The necessity of saving our hard-worked camels and men any additional trials and risks, and also of effecting an early junction with the heavy baggage portion left behind at the Niya oasis, would not allow me to strike across the desert to Endere by any other route than that explored in 1901. So my description of these marches may be brief. The first two led across a dreary succession of high ridges of sand absolutely bare. The intervening belts of level ground, covered with scanty scrub, mostly dead and marking ancient river-beds, were equally desolate. All the way we were faced by a cutting north-east wind which kept us in a dust-laden and depressingly foggy atmosphere. So it was not surprising that, when on the evening of November 2nd we arrived by the dying course of the Yar-tungaz River, all trees in the narrow jungle belt lining it had already shed their leaves and stood in wintry bareness. The contrast with the autumnal splendour of the forest passed through only three days earlier was most striking.

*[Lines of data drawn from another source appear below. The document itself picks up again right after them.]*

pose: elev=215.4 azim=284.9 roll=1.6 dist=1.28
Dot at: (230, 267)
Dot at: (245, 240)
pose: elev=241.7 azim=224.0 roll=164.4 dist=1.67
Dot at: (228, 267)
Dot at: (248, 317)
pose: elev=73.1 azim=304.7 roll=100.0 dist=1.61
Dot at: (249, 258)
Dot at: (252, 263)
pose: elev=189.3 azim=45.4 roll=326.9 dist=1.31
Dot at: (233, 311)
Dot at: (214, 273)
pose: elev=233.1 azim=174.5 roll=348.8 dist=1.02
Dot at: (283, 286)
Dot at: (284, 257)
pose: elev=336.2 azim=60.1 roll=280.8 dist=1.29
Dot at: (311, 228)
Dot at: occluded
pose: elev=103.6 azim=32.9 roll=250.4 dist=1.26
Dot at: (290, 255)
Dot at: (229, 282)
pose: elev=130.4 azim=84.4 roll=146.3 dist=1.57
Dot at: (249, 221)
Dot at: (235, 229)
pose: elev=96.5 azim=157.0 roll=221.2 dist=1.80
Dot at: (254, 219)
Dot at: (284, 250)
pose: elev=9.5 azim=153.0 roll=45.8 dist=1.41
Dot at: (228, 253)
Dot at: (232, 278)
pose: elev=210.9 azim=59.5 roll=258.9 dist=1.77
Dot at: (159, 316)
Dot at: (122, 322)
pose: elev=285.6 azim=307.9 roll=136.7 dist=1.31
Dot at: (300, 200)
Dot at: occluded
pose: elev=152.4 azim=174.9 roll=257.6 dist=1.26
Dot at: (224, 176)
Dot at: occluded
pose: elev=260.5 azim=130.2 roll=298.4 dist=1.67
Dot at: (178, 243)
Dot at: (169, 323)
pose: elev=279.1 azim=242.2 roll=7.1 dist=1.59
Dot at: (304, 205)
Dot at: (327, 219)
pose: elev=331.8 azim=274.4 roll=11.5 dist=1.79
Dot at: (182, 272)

Marching down the river where it gradually loses itself in a deltaic maze of dry water - courses and widening Toghrak jungle, we reached next day the small terminal oasis of Jigda-bulung. My old host Abdul Karim Akhun, the owner of the main farm, was still there to welcome me, bent by increased age, but yet hale enough to look after his property. He was complaining of bad harvests caused, as usual, by the vagaries of the river ; which, after threatening to shift westwards at the time of my former passage, had for the last few years returned once more to its old bed.